Risk your own life all you want, but to dismiss the potential danger when you have 100+ fellow passengers is frustrating. I had no idea people were still leaving laptops in checked luggage in 2023.

Well, that video scared the crap out of me! Looking around, hmm, I see three Kindles, two (active) cell phones, two (active) tablets, three rechargeable flashlights, one watch, two razors, and a host of smaller doo-dads, more or less unused small devices with rechargeable batteries, and goodness knows what else (like toys or whatever).

I’m d0med.

TSA put the laptop back in the suitcase and it was on the plane in the cargo hold. If the potential danger was there, why did they do this?

In other news, my CPU is on fire as soon as I launch a game, hence the thermal throttling. Undervolting, underclocking, and disabling turbo do nothing to prevent this. So I guess the fan/heatsink is dead. Replacing the fan is kind of difficult with this old laptop. Sigh.

It’s almost as though TSA is totally incompetent and doesn’t provide any useful security services at all!

My guess is they were checking to make sure it was powered completely off, which is required.

Hey now, they are the finest security theater troupe in North America!

So far only one crash has been directly attributable to LI batteries, UPS 006. And that was a palette of 81,000, admittedly a bit more than a few people cavalierly ignoring the ban on LI batteries in luggage.

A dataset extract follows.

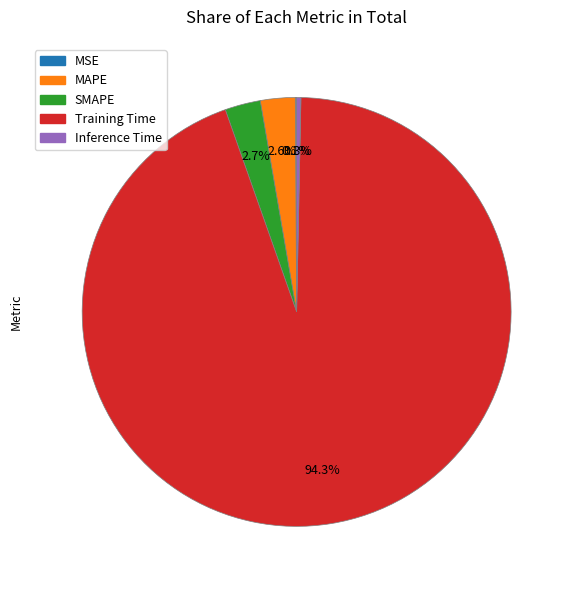

Which has a higher value, MAPE or Inference Time?

MAPE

But after that numerous tests were run and airline bans of LI batteries in cargo holds on passenger flights went into effect.

https://www.faa.gov/sites/faa.gov/files/airports/airport_safety/aircraft_rescue_fire_fighting/SAFO10017.pdf

https://www.faa.gov/sites/faa.gov/files/other_visit/aviation_industry/airline_operators/airline_safety/SAFO16001.pdf

So I’m sorry your laptop was damaged (definitely sounds like the cooling hardware), but hopefully this experience will result in you carrying it on the future.